Another knock on the door. “Hey Siri, security here.” As it turn out, for a long time whenever a customer pushed a Clicky Button a random door in the office building unlocked. “Classic security issue, you’d be surprised how common this is,” the security person adds. “No worries, here’s how to fix it. But to increase your security awareness for similar issues in the future, please do spend about one hour per month on security training. No big deal, though. Just one hour. Ah, and add us as a reviewer for everything you’re going to push to production. Kthxbye.”

“So, how’s feature 2 coming along? Almost done right?”

This week I was asked what a reasonable amount of time to spend on maintenance work would be.

I had never really thought about it. Maintenance work is hard to quantify and kind of hard to explain, because it’s a mix of so many things.

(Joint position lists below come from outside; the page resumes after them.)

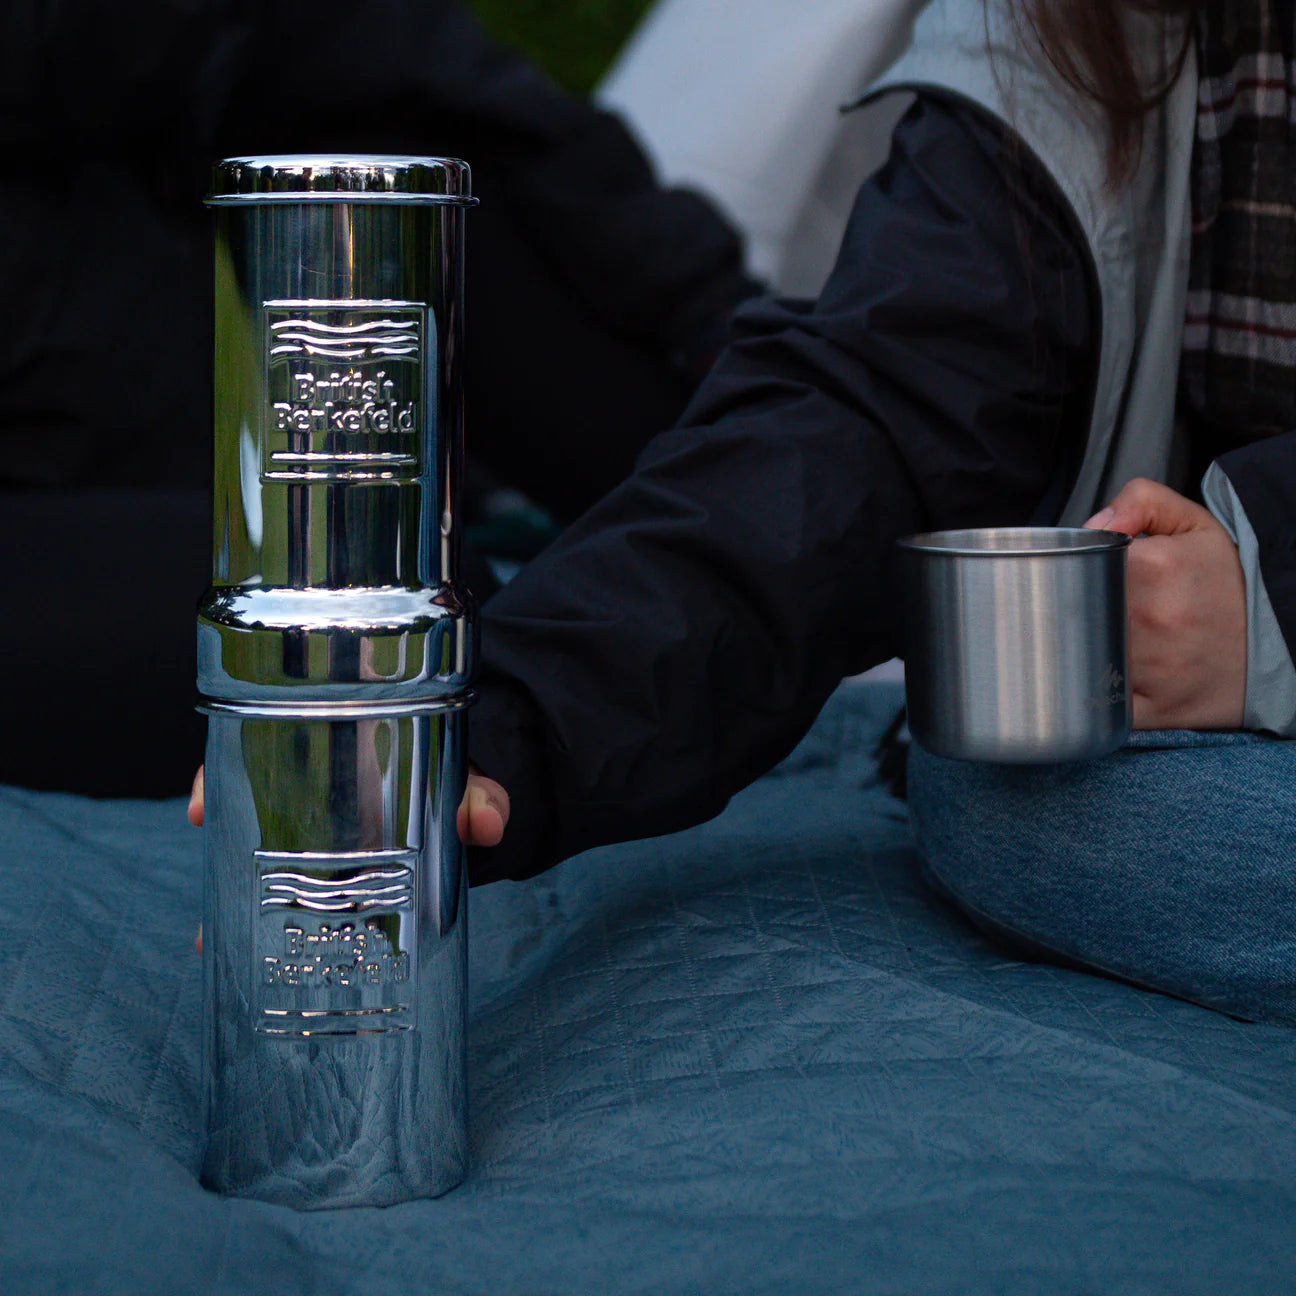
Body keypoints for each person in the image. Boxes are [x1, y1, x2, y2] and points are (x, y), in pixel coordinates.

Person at [194, 0, 1291, 1024]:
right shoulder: (1073, 23)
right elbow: (876, 417)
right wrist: (497, 719)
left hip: (1245, 667)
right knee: (997, 779)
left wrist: (1271, 600)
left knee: (1150, 838)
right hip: (1173, 711)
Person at [0, 0, 755, 796]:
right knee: (406, 629)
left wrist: (705, 308)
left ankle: (757, 518)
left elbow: (426, 65)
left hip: (176, 396)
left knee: (412, 183)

The best model we were able to come up with is the Tax Model. There’s a tax to be paid for every single feature that your product has. This tax is forever.

Not to be dramatic about it, but this tax shall last for as long as you and that feature both shall live (and possibly beyond — prepare your kids). Some of this tax is fixed (it doesn’t depend on usage, for instance), and some of it scales with use. Some of it can be lowered with the right investment, but it’s always there. What do taxes look like? Ask Siri.

This has implications.

It means that in the purely hypothetical scenario where you have a fixed-size team and you keep adding features, at a certain point in time this team will grind to a halt. The tax rate has become so high that all the team is able to do is pay taxes. Whenever you get this feeling that a team is not delivering much, have a quick looksie at their portfolio and you may notice: yah, that’s a long list.

But no worries, as always, we have options:

  1. We grow the size of the team proportional to the team’s portfolio size: when we add a feature, we add a person to that team, for instance (or maybe a fraction of a person, but there’s some legal concerns around chopping up people in Europe I hear). Note, I did not say add a person “for a few months for a boost”, but forever. And ever. And ever.
  2. We keep both the team size and the product portfolio size stable by actively removing features that are not worth the tax, creating capacity for new features.
  3. We say “f...riendly taxes, YOLO!” and stop paying. For a while things appear fine (and we got a good deal on lipstick). But certain parts of the product become dodgy alleys that are no longer safe to enter, lowering the property value around it over time. Until ultimately the whole product turns into a ghetto. And where did all the people go?
  4. We keep both the team size and product portfolio stable and don’t do Jack Shit.

As with everything, in reality we always (mostly unconsciously) pick a mix of these four (ok, first three).

I have seen few companies that implement strategy (1), although it seems likely the healthiest one. Amazon may be one example, they seem to spin up new teams for new products quite consistently and are good at maintaining the old stuff until ridiculous-level eternity.

Option (2) is also great, but super rare. Building features is easy, killing them is really hard in reality because there’s always a few customers that use a feature, even though they don’t really warrant the expense. Also people prefer to build things than tear them down.

Option (3) is common, although for those companies that survive this approach, many will have an inflection point where things temporarily shut down until taxes are paid back to a reasonable level to be able to move again.

And (4), well, no spoilers.

Whatever mix of options we go with, here is the thing to realize (let’s consider this your 7 minutes of Tax Awareness Training):

Every feature we build (and keep) has an ongoing, eternal tax.

We are good at looking at building cost, not so good at thinking about the tax that comes from maintaining, fixing, tweaking and adapting it over time. This tax doesn’t come from incompetence (mostly), but is inherent — even if the feature doesn’t ask for change, the world around it does.

This means we shouldn’t take “just add this little feature” too lightly. Even though the effort now may seem small, this is the just the beginning.

Be prepared to pay taxes forever.

And ever.

And ever.

Or... do Jack Shit instead. Which has none of these problems.